[TESTO DA LEGGERE]

* * *

AMLETO

La tragica storia di

AMLETO

principe di Danimarca

traduzione di Cesare Garboli

uno spettacolo di Giuseppe Marini

con

Stefano Quatrosi
Claudio, re di Danimarca

Giuseppe Marini
Amleto, principe di Danimarca

Maurizio Palladino
Polonio, primo becchino

Luca Carboni
Orazio

Andrea Capaldi
Laerte, attrice regina

Armando Iovino
Marcello, Rosencrantz, attore , un signore, un prete

Roberto Salemi
Bernardo, Guildenstern, attore-re, un messaggero, secondo becchino

Rossana Piano
Gertrude, regina di Danimarca

Gaia Insenga
Ofelia

scene Alessandro Chiti   musiche Marco Podda

costumi Helga H. Williams   disegno luci Gigi Ascione

Amleto, ovvero l’insondabile “poema infinito”, il più vasto e inquietante dell’intera letteratura mondiale.
Prisma di enigmi e misteri inscrutabili, macchina cosmologica e teatrale acentrica e multiforme, attraversata da una molteplicità di linguaggi e di generi e dove il tragico non occupa più la posizione centrale, ma è attraversato da spaccature e differenze che sfidano e minano dall’interno le leggi della rappresentazione.

* * *

[DATI GREZZI]
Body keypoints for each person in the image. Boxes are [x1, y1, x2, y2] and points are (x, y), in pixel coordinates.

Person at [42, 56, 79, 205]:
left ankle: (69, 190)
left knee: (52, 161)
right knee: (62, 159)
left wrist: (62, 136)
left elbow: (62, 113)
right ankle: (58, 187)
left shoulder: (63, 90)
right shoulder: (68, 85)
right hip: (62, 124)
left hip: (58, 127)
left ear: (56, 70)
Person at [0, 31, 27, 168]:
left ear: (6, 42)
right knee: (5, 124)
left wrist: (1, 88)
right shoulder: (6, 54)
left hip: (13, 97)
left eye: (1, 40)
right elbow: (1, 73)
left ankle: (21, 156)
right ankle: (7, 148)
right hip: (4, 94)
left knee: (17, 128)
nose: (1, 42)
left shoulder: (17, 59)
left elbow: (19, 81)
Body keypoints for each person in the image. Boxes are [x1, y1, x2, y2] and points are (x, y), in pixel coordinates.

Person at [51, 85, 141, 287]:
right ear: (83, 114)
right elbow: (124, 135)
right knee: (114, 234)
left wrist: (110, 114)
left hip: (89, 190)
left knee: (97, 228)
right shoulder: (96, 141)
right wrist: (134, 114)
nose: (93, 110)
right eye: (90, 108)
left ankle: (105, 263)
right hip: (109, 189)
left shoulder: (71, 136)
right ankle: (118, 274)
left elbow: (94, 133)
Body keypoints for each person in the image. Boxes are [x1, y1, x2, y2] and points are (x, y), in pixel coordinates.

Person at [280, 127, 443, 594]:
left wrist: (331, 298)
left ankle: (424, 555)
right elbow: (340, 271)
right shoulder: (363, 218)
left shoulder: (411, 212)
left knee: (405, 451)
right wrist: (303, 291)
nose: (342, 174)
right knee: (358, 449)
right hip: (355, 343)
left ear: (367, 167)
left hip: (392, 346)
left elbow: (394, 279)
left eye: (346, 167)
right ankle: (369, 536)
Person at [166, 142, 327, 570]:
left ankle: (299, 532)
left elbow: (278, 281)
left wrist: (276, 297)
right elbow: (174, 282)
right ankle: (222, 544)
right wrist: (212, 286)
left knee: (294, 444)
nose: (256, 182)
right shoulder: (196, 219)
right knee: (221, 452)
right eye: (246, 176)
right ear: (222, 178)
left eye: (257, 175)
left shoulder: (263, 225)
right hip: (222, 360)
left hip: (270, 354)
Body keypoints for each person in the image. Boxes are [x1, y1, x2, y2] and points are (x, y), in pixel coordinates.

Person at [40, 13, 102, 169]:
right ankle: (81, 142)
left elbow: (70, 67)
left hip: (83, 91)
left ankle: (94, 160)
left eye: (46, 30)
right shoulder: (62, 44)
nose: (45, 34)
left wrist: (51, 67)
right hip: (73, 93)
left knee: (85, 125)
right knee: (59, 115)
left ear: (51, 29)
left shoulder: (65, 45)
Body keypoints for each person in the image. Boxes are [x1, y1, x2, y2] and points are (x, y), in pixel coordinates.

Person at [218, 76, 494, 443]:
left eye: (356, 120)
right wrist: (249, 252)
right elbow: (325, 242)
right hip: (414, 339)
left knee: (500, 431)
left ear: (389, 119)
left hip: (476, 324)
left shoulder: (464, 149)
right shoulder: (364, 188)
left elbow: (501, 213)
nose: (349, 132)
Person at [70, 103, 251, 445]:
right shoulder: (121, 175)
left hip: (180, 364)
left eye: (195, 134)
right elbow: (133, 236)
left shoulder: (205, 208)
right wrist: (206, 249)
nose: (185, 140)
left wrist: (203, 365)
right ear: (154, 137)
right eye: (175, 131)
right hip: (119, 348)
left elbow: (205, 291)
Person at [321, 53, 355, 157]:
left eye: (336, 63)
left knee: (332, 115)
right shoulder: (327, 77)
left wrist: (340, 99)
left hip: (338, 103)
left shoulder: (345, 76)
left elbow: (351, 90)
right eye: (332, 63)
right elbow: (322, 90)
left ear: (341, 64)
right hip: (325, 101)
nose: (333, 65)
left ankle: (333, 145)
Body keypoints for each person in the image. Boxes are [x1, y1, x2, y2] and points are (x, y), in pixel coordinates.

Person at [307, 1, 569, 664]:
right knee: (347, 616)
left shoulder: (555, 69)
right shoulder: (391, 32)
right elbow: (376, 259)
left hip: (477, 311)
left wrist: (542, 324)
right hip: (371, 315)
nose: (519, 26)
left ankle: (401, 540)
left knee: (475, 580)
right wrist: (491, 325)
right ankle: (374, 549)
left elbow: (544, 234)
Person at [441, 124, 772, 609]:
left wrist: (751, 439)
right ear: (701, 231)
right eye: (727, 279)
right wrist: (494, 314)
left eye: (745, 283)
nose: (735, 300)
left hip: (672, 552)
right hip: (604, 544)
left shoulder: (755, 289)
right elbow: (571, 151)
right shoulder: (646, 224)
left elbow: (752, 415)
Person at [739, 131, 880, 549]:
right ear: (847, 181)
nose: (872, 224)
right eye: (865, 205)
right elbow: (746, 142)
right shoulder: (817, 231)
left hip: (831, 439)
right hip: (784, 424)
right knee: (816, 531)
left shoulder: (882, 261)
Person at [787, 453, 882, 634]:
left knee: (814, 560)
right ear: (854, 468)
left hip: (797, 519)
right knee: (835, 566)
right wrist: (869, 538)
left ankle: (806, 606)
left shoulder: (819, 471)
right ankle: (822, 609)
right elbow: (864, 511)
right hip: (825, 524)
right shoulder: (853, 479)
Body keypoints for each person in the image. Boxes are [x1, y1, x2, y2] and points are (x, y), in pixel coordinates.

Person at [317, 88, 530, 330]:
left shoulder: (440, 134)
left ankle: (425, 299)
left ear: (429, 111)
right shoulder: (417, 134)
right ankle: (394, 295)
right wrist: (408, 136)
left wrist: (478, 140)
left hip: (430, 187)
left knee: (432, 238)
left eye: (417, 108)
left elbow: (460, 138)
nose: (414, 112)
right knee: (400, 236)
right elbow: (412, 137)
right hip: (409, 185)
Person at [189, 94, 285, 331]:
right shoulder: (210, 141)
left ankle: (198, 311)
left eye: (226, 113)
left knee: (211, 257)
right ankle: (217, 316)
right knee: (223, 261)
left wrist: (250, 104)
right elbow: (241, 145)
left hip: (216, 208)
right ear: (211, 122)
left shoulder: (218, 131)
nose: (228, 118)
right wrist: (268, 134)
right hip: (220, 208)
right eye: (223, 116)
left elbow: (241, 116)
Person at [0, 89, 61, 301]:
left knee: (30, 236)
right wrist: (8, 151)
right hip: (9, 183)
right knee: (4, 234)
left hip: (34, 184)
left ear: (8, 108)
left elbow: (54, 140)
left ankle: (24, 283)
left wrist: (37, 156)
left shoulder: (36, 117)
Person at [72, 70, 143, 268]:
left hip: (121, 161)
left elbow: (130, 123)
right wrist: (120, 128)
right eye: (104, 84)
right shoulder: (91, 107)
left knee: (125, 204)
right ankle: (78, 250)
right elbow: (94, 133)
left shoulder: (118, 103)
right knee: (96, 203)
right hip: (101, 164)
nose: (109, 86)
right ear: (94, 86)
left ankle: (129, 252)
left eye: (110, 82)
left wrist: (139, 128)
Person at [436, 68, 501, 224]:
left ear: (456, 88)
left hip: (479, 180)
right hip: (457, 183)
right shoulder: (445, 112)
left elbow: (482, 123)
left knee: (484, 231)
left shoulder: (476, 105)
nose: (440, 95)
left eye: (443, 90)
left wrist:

* * *

[IL TUO COMPITO]
Prosegui la scheda dello spettacolo Amleto subito dopo l'ultima frase riportata.

[SPAZIO RISPOSTA]
Paradosso drammaturgico dove l’indicibile e l’irrappresentabile sono oggetto di rappresentazione, dove l’inazione diventa azione principale, il rinvio dell’azione è il ritmo e la possibilità stessa della narrazione, il differimento e la differenza è il fine del racconto
Dramma della coscienza e della memoria, mascherato da tragedia della vendetta, in cui l’ossessione della carne, le malattie dello spirito, i morti che ritornano a imporre il loro teatro su quello dei vivi, le anime in purgatorio che chiedono altro sangue, le contese irrisolte e irrisolvibili tra padri e figli, figli (maschi) che si incaricano di emendare colpe paterne e delitti materni, incesti, parricidi, colpevolezze e redenzioni, sono gli ingredienti mitopoietici di un perturbante (meta)teatro interiore che, in uno stile misto di tragico e umoristico, prosaico e raffinato, sublime e buffonesco, esplora la più grande frattura del pensiero, del senso e del cosmo.
In una scatola scenica rigorosa ed evocativa (un luogo non-luogo consono a un’allucinata liturgia della fine, inaugurata, non a caso, dalle parole di Beckett che cantano il tragico paradosso artistico dell’impossibilità – e perciò stesso dell’obbligo – di esprimere) il nostro Principe-Attore-Regista, inventa e perverte con lucida e logorroica affabulazione varie forme di testualità al fine di ritardare e differire l’irrimediabile vacuità del testo-mondo.
Il Teatro come Testo…
Un sogno della mente… forse.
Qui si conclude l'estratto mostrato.